Wangaratta TAFE booth election day 2013. (photo: Wayne Jansson)

Listen to robocall:

In the ACT David Pocock’s lodged a complaint with the AEC over robocalls sent by Advance Australia. He says the do not contain the authorisation required by law.

Pocock labelled the robocalls “grubby and desperate”, Advance Australia responded by called Pocock a “sook”.

In recent days the AEC ruled Advance Australia signs breached section 329 of the Commonwealth Electoral Act 1918 (Electoral Act).

The illegal signs were placed in other electorates and depicted other candidates, but the AEC press release only mentions Pocock and Zali Steggall in Warringah.

AEC said in their press release:

While Advance Australia does not agree that the signs breach the Electoral Act, it has, to avoid the AEC bringing legal proceedings, agreed not to further display the signage without first providing the AEC with 48 hours’ notice.

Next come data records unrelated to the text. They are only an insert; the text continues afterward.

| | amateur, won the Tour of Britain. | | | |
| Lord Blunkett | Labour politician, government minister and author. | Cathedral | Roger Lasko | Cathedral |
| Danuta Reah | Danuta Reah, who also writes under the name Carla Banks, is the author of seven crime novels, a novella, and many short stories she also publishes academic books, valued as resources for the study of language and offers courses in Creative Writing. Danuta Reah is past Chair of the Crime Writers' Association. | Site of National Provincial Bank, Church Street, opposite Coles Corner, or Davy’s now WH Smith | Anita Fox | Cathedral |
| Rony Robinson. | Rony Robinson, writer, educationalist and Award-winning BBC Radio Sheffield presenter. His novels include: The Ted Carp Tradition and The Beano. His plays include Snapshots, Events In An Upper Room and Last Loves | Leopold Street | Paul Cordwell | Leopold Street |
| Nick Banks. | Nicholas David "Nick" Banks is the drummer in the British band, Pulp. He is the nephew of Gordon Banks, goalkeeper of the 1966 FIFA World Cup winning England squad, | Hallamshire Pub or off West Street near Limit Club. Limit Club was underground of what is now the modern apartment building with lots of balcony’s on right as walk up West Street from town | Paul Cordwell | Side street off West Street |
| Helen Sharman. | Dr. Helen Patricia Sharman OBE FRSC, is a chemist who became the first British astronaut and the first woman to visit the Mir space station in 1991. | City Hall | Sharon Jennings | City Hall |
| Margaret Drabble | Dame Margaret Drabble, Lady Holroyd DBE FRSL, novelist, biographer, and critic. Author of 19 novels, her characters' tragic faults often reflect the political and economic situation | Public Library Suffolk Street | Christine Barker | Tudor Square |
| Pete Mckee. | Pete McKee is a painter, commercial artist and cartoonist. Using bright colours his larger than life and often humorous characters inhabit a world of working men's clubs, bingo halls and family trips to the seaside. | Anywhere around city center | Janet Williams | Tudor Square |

No Fibs emailed a series of questions to the AEC

In the press release the Australian Electoral Commission only mentions signs placed in the ACT and Warringah depicting depicting Pocock and Steggall.

The signs were placed in other electorate depicting other independent candidates but they are not mentioned in the AEC press release.

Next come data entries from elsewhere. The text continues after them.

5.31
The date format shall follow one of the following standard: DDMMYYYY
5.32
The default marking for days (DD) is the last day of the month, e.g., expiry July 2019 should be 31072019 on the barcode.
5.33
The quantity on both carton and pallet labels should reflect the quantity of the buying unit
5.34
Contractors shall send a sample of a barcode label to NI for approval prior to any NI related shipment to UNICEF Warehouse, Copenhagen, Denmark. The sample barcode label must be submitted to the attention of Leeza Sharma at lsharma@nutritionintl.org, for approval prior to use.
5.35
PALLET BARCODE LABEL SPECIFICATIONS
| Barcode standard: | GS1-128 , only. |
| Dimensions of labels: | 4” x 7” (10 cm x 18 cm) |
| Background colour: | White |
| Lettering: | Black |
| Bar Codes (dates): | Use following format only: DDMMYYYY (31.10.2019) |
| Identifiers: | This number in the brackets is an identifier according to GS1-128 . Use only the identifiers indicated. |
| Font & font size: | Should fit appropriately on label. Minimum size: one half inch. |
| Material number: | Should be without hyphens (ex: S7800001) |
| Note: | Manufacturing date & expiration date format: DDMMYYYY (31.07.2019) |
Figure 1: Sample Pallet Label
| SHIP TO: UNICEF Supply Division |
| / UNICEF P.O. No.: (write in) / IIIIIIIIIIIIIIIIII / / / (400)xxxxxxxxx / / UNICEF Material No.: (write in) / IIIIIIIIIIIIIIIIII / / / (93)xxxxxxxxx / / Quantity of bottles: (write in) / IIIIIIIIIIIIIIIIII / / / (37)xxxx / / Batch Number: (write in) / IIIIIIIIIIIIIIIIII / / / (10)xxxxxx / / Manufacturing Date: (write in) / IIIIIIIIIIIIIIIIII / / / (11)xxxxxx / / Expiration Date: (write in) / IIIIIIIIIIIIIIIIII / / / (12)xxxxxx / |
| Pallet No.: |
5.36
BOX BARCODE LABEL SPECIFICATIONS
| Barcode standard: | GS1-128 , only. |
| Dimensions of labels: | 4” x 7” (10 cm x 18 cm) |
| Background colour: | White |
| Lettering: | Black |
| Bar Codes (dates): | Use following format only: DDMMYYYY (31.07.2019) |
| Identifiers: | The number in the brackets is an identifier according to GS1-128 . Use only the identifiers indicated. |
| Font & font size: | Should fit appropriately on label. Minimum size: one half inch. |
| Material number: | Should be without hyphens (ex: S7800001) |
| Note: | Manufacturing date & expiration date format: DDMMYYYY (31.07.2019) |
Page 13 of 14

In relation to the Advance Australia matter:
Signs were placed in multiple electorates depicting other candidates in the same fashion.
Why does your statement only mention Advance Australia signs in ACT and Warringah depicting David Pocock and Zali Steggall?

Voters have been misled by Advance Australia in multiple electorates for half of the campaign period.  
Why did it take AEC weeks to make this determination when it was obvious from the outset the signs breached the Electoral Act?

Matters in Nicholls:
According to ABC news reports, AEC are investigating robocalls sent by the Nationals to constituents in Nicholls.
Do you have an update on the investigation into the robocalls sent to constituents in Nicholls?
How long will this investigation take?

On Tuesday night an entity associated with the National Party NSW branch sent text messages to constituents in Nicholls containing a political message framed as a survey and without an authorisation in the body of the text message.
The text messages contained a link to a website that carried an authorised message, the link is now dead.
The Independent candidate has lodged a complaint with the AEC.
Is the AEC investigating this matter and if so how long before a determination will be made?
If you have not launched an investigation, why not?

Will you be seeking prosecutions for any of the above matters and if not why not?

At time of publishing the AEC has not responded.